> _DOCUMENT SECTION_:
_ _ _ _ _

A fair comparison between different dispatching algorithms could only be done if they run over the same external network load conditions. In order to do so, a tool to arbitrarily replicate historical observations of load parameters while running the different strategies was developed.

In this environment, the new algorithms are being tested and compared to verify the improvement over the dispatching strategy already available.

The overall performance of the system was tested with in-house developed numerical models. The project reported here is connected with other efforts at CeCal devoted to make it easier for scientists and developers to gain advantage of parallel computing techniques using low cost components.

Introduction

Parallel architectures are nowadays wide spread. With the growth of node power and the increases of network bandwidth, present networks can be used as powerful parallel environments. This kind of hardware support for distributed processing can be found in a growing number of companies and universities.

_ _ _ _ _

> _MATERIAL SHOWN_:
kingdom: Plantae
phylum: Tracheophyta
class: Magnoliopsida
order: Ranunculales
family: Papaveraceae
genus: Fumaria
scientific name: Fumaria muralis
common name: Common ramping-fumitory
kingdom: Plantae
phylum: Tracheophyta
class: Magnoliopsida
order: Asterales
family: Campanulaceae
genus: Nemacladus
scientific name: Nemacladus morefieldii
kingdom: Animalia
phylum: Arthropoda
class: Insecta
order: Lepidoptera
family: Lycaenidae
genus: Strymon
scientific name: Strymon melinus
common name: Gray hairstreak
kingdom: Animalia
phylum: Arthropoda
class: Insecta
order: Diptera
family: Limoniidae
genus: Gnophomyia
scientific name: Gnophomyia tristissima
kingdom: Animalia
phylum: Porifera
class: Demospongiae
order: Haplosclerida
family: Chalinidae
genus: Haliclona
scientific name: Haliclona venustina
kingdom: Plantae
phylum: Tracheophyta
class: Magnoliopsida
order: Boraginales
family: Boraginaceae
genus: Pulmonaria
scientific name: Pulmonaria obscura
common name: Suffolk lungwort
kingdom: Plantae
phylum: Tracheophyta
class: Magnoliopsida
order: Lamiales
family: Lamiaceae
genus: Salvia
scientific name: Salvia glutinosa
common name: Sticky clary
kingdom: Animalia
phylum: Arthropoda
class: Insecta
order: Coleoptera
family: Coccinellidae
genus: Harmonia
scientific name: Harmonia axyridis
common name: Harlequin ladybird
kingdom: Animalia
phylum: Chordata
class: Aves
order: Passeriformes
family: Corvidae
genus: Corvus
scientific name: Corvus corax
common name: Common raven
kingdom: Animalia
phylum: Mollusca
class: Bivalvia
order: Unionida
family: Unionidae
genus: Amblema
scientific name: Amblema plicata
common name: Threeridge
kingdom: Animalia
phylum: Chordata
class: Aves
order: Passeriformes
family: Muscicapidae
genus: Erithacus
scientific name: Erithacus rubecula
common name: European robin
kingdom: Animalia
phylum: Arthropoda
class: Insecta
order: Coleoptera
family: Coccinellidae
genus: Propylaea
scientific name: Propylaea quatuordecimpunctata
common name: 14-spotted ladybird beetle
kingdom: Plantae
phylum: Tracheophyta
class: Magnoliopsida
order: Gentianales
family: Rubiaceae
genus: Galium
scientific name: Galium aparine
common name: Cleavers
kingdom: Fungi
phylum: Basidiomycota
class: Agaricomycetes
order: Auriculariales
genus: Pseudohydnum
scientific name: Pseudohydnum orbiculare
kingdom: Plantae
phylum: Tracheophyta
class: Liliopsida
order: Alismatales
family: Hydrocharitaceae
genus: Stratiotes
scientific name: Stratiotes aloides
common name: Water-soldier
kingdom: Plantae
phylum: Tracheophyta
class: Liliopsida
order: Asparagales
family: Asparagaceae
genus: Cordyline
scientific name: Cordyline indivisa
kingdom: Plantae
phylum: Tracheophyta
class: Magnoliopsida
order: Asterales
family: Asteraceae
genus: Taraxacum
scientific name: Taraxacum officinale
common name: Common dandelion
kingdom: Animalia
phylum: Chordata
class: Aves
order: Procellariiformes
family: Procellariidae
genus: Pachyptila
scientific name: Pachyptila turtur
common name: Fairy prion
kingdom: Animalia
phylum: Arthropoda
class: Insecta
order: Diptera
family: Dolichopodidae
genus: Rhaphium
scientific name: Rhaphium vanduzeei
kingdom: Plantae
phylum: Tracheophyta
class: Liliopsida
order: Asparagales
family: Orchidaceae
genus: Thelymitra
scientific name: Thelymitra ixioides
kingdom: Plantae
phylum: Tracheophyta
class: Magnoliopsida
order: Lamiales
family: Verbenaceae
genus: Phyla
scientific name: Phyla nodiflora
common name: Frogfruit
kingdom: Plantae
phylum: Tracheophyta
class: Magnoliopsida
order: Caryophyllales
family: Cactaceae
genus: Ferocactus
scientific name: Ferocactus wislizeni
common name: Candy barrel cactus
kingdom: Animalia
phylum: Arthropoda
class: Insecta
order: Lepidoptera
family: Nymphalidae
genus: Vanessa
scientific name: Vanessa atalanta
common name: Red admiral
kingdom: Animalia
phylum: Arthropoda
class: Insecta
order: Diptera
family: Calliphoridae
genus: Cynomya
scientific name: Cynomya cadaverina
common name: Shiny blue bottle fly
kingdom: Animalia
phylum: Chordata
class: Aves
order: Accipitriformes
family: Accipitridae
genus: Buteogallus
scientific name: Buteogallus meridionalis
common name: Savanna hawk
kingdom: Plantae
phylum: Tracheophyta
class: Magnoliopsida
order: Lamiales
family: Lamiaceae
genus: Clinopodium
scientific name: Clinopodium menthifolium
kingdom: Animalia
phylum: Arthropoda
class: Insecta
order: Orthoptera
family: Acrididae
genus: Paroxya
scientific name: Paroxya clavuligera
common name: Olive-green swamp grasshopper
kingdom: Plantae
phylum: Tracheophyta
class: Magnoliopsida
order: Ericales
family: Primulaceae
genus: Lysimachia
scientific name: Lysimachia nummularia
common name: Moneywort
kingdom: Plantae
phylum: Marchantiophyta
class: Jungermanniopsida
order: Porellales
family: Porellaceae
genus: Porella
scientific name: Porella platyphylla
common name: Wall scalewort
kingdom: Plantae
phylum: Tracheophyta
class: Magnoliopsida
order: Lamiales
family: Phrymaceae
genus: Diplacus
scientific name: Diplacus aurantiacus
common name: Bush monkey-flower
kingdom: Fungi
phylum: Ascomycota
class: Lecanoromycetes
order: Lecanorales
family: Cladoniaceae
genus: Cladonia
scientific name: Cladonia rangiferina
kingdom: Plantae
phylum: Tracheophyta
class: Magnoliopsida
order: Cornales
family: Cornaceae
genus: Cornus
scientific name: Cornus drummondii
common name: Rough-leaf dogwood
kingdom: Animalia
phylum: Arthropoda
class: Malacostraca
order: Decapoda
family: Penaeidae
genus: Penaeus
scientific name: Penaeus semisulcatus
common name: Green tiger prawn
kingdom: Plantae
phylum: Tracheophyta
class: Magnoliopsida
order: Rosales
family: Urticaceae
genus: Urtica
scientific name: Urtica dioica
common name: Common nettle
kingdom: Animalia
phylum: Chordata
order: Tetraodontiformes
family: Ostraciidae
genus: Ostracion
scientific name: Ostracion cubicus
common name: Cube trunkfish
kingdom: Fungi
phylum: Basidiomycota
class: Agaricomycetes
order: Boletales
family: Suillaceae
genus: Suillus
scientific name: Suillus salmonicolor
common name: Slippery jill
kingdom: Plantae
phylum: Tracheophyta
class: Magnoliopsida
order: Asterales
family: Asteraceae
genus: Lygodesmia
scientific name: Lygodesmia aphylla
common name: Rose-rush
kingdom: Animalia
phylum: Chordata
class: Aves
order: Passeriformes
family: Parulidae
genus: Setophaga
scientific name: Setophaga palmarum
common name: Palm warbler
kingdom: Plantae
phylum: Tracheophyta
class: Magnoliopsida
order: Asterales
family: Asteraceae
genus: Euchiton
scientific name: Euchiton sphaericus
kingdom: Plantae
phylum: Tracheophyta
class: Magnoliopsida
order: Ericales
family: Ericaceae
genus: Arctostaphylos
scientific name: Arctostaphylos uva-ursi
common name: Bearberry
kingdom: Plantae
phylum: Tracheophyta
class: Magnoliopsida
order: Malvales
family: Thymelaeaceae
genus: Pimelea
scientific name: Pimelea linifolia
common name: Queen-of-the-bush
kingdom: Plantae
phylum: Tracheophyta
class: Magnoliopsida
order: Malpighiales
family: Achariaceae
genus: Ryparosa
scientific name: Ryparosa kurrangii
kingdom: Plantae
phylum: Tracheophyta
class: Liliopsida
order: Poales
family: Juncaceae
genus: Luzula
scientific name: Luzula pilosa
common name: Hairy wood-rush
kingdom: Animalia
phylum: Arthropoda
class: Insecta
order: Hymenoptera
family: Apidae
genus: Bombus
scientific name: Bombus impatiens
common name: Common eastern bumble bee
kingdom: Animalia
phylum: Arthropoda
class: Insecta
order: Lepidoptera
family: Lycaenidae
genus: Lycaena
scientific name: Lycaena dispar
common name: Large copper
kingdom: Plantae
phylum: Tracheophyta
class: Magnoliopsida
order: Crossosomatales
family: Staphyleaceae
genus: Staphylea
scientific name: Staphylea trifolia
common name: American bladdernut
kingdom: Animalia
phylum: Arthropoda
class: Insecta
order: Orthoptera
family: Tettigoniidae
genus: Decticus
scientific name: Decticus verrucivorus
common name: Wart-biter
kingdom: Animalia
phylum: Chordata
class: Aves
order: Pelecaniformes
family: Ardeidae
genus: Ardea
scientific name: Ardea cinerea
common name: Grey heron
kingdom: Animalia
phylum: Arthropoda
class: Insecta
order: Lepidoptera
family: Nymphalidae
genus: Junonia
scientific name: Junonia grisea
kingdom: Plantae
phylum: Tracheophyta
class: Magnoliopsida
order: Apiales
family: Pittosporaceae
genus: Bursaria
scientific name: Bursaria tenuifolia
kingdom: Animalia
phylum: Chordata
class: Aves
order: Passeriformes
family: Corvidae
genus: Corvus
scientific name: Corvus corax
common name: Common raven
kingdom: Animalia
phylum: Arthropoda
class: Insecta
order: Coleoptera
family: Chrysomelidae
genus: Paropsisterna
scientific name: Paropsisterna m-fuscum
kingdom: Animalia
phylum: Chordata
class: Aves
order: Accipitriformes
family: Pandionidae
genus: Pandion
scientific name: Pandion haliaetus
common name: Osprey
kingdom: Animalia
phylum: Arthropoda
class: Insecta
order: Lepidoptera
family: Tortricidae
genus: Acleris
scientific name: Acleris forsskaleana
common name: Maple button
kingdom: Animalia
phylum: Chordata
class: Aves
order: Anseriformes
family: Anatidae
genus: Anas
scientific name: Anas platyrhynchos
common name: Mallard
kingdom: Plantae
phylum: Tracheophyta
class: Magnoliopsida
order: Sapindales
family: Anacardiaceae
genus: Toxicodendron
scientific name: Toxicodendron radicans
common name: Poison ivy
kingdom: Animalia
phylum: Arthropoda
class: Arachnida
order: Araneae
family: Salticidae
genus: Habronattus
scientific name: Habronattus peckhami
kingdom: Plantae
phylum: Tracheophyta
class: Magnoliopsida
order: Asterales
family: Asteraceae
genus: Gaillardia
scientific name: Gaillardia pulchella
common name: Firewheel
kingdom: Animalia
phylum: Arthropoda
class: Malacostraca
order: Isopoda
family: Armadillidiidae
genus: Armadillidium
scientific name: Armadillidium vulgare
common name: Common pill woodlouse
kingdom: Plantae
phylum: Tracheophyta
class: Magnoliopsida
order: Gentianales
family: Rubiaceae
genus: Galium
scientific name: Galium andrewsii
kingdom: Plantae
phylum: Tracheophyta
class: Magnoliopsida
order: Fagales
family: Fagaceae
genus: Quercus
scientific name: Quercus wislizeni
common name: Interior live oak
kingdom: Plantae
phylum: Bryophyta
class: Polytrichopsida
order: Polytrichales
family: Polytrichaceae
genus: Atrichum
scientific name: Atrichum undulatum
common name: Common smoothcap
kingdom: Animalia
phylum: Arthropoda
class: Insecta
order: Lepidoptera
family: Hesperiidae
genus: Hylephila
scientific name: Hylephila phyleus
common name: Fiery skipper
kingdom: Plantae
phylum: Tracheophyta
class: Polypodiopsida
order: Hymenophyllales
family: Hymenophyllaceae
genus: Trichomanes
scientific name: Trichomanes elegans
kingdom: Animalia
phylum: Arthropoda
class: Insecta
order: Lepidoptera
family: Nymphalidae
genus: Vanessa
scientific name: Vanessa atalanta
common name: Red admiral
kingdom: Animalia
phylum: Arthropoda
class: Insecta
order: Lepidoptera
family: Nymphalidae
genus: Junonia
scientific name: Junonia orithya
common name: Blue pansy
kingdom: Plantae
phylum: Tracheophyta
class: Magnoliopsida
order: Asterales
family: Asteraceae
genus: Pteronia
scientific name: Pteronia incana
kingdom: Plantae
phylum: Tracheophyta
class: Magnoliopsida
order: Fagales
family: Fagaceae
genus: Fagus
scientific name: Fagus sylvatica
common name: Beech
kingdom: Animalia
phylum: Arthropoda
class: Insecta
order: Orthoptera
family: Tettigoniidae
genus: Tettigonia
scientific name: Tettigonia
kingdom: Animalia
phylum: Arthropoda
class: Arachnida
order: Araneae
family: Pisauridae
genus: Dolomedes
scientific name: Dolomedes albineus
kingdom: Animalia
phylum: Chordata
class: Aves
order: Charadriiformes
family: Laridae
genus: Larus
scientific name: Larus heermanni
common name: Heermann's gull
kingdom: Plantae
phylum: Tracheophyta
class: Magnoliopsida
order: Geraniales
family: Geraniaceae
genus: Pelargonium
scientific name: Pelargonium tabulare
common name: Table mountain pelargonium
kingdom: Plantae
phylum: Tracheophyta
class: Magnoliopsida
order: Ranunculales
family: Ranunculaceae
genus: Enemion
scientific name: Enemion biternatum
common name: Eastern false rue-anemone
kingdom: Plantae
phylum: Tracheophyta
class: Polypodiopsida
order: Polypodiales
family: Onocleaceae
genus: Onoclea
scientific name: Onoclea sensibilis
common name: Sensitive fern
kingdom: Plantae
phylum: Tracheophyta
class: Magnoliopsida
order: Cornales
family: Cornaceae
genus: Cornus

_ _ _ _ _

> _TO DO_:
(a) For the passage on dispatching algorithms, state whether each statement agrees with it: (i) a tool was developed to replicate historical observations of load parameters; (ii) system performance was tested with numerical models obtained from an outside source; (iii) present networks can serve as powerful parallel environments. For each, answer yes or no and quote the deciding words of the passage.
(b) Reproduce the stretch of the records from the start through the line containing "common name: Suffolk lungwort".
The passage on dispatching algorithms and the records are unrelated material.

> _EXERCISE ANSWERS_:
(a)
(i) Yes: "a tool to arbitrarily replicate historical observations of load parameters while running the different strategies was developed"
(ii) No: "The overall performance of the system was tested with in-house developed numerical models."
(iii) Yes: "present networks can be used as powerful parallel environments"

(b)
kingdom: Plantae
phylum: Tracheophyta
class: Magnoliopsida
order: Ranunculales
family: Papaveraceae
genus: Fumaria
scientific name: Fumaria muralis
common name: Common ramping-fumitory
kingdom: Plantae
phylum: Tracheophyta
class: Magnoliopsida
order: Asterales
family: Campanulaceae
genus: Nemacladus
scientific name: Nemacladus morefieldii
kingdom: Animalia
phylum: Arthropoda
class: Insecta
order: Lepidoptera
family: Lycaenidae
genus: Strymon
scientific name: Strymon melinus
common name: Gray hairstreak
kingdom: Animalia
phylum: Arthropoda
class: Insecta
order: Diptera
family: Limoniidae
genus: Gnophomyia
scientific name: Gnophomyia tristissima
kingdom: Animalia
phylum: Porifera
class: Demospongiae
order: Haplosclerida
family: Chalinidae
genus: Haliclona
scientific name: Haliclona venustina
kingdom: Plantae
phylum: Tracheophyta
class: Magnoliopsida
order: Boraginales
family: Boraginaceae
genus: Pulmonaria
scientific name: Pulmonaria obscura
common name: Suffolk lungwort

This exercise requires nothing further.